=== EXTRACT ===
ADVERTISEMENT
ADVERTISEMENT
 

Is "Tornado Alley" shifting east?

Experts say Easter Sunday's tornado outbreak was a textbook example of weather trends showing rising tornado numbers and severity in the mid-South and Southeast, which is increasingly becoming a tornado hotbed.

National Weather Service records show more than 100 tornadoes spun up across the southern United States on Easter Sunday and Monday as a storm front raged through. Those storms left dozens dead and widespread destruction in Tennessee, Georgia, Alabama, Mississippi, Louisiana, North Carolina, South Carolina, Texas, Maryland and Florida.

For the Chattanooga region, the ingredients were all there for a disaster.

"This event we just saw, if you were to look up the definition in the dictionary of 'tornado vulnerability,' you would have this event right next to it," said Victor Gensini, an assistant professor of meteorology at Northern Illinois University and a storm chaser. "This was a classic event that would get you fatalities. It's in the right location, very vulnerable, it's overnight, and you had storms that were embedded in what we call line segments, which make tornadoes very difficult to detect and see, especially at night."

Gensini and Harold Brooks, senior research scientist for the National Weather Service's National Severe Storms Laboratory in Norman, Oklahoma, worked together on a study on the trend published in October 2018 that looked at a decline in tornadoes in the Great Plains — often called "Tornado Alley" — while tornadoes in Southern states appeared to be on the rise in what some refer to as "Dixie Alley."

COMING MONDAY

There's nothing more terrifying than the whirling, roaring blackness of a tornado at night and almost half of Tennessee's tornadoes come calling after the sun goes down. Tennessee has the highest proportion of nocturnal tornadoes of any state in the U.S. The Times Free Press interviewed experts on why that is a recipe for disaster.

Their article, published by nature.com, analyzes 1979-2017 tornado data.

Gensini, Brooks and fellow scientist-storm chasers began developing a hunch some time ago that something about tornadoes was changing and should be studied.

"When we started looking at the data from the last 40 years or so we began to notice that there's been some trends in tornado activity, and that is, we're seeing fewer tornadoes in the Great Plains — Texas, Oklahoma, Kansas, etc. — and an increase in places like Tennessee, Mississippi, Alabama and other portions of the mid-South," Gensini said.

"The increases are not what I'd consider dramatic increases, but there are certainly increases that are statistically significant and important when you look at long-term trends of tornado climatology and tornado history," he said.

"But let's be clear; the [Great] Plains still see the most tornadoes."
=== SUPPLIED INFORMATION ===
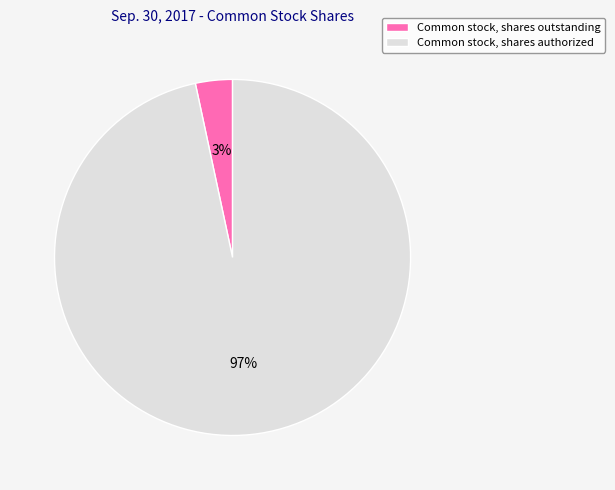

Which category has the smallest portion of the pie?

Common stock, shares outstanding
===
### DIRECTIONS
According to the tornado article, which state has the highest proportion of nocturnal tornadoes in the U.S.?

### COMPLETED TASK
Tennessee